Caramon antwortete nicht. Tolpan wickelte das Ende seines Haarzopfes um seinen Finger.

»Tot«, sagte er plötzlich und gab einen trauernden Seufzer von sich. »Armer Par-Salian. Wahrscheinlich tot wie ein Türknopf. Immerhin«, dem Kender fiel schon wieder etwas Erfreuliches ein, »er war alt, als ich ihn damals im Jahr 356 gesehen habe. Er sah auch nicht besonders gesund aus. Das muß für ihn wahrhaftig ein Schock gewesen sein – daß Raistlin ein Gott geworden ist und das alles. Wahrscheinlich zuviel für sein Herz. Peng – das hat ihn wahrscheinlich sofort umgehauen.«

Tolpan spähte zu Caramon hinüber. Auf dessen Lippen lag ein leichtes Lächeln, aber er sagte nichts, sondern drehte und wendete die einzelnen Teile des Anhängers. Ein heller Blitz ließ ihn zusammenzucken. Er sah zu dem Sturm hinauf, und sein Lächeln verschwand.

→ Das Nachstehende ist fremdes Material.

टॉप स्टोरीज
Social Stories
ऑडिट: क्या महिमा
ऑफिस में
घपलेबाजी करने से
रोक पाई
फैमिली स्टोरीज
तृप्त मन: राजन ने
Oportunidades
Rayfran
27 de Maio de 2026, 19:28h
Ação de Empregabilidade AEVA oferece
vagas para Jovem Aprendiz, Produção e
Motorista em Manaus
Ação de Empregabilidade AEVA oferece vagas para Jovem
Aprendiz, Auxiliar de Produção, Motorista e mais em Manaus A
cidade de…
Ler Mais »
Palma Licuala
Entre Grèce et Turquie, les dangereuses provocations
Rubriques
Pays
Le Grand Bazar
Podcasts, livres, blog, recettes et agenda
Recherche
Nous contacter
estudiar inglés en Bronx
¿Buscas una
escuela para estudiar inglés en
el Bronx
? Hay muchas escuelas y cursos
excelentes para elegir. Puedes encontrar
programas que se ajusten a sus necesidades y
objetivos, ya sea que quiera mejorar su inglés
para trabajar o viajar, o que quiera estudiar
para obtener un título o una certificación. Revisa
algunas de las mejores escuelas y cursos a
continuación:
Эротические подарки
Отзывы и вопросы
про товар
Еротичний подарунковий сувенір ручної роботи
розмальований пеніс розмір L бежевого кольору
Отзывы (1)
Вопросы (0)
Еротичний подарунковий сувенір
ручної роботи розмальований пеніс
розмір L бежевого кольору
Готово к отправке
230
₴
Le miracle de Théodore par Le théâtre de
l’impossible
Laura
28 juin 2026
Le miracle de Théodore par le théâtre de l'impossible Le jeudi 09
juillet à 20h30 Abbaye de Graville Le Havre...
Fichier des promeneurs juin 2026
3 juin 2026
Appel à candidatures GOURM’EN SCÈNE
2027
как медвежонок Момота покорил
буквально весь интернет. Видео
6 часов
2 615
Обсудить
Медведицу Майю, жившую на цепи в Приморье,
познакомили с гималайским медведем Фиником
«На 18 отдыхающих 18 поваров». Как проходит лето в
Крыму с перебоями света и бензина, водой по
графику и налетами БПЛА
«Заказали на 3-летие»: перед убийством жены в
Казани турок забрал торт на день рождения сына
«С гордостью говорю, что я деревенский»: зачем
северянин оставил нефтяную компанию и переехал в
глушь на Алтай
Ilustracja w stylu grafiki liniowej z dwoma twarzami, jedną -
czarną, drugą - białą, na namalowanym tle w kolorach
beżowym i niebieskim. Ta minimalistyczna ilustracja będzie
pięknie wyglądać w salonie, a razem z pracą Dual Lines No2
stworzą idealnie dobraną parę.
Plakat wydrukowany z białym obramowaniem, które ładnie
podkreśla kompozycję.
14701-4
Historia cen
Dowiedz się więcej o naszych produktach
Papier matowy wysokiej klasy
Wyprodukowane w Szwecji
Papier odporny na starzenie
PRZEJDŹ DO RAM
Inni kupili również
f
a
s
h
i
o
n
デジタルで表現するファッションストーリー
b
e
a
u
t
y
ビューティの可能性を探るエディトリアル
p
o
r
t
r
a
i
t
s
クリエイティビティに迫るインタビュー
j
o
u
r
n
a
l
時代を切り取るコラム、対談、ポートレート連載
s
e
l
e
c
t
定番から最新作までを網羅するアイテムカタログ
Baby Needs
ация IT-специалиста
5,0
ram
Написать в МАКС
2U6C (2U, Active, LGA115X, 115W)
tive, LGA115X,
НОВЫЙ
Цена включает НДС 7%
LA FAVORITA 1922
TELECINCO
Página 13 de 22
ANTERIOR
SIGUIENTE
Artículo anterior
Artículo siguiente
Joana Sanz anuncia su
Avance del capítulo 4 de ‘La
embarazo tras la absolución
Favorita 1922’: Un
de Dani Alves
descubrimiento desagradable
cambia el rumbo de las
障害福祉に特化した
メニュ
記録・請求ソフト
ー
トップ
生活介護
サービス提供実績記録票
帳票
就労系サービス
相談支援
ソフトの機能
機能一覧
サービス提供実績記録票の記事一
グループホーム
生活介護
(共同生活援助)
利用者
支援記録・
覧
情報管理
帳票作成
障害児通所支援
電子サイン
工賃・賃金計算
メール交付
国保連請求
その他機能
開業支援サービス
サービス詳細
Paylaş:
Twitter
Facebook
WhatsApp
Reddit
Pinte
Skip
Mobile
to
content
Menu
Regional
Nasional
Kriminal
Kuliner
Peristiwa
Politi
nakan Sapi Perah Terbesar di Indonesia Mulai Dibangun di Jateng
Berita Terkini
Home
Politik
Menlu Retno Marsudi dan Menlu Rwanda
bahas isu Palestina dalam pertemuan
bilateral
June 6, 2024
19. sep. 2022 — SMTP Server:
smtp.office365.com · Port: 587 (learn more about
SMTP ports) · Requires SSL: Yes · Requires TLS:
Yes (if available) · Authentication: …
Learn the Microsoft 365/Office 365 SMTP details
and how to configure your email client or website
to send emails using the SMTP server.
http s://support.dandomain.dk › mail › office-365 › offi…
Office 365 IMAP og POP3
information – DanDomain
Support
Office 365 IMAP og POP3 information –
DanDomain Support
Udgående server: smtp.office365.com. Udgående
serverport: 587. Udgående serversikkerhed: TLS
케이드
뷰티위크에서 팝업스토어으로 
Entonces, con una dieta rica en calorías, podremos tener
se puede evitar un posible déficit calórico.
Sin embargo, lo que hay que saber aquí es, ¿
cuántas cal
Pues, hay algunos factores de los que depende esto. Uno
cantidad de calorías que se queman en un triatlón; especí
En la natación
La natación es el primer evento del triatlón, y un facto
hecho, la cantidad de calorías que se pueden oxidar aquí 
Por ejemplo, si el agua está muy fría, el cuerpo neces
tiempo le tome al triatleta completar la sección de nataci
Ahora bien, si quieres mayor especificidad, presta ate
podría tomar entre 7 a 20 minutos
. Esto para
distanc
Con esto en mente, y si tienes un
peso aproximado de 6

»Ich wette, der Turm der Erzmagier wird nicht einmal mehr da sein!« schrie Tolpan verzweifelt. »Wenn es stimmt, was du gesagt hast, und die ganze Welt ist... so wie hier...« – er beschrieb mit seiner Hand hastig einen kleinen Kreis, während der stinkende Regen wieder einsetzte – »Bestimmt hat der Turm als erstes daran glauben müssen! Vom Blitz getroffen! Bum! Immerhin war der Turm höher als die meisten Bäume, die ich gesehen habe...«

»Der Turm wird noch stehen«, unterbrach Caramon grimmig und nahm die letzte Einstellung an dem magischen Gerät vor. Er hielt es hoch. Die Juwelen wurden von den Strahlen Solinaris erfaßt, und einen Augenblick glänzten sie auf. Dann fegten Sturmwolken über den Mond und verschlangen ihn. Die Dunkelheit war jetzt undurchdringlich und wurde lediglich von leuchtenden, wunderschönen, tödlichen Blitzen unterbrochen.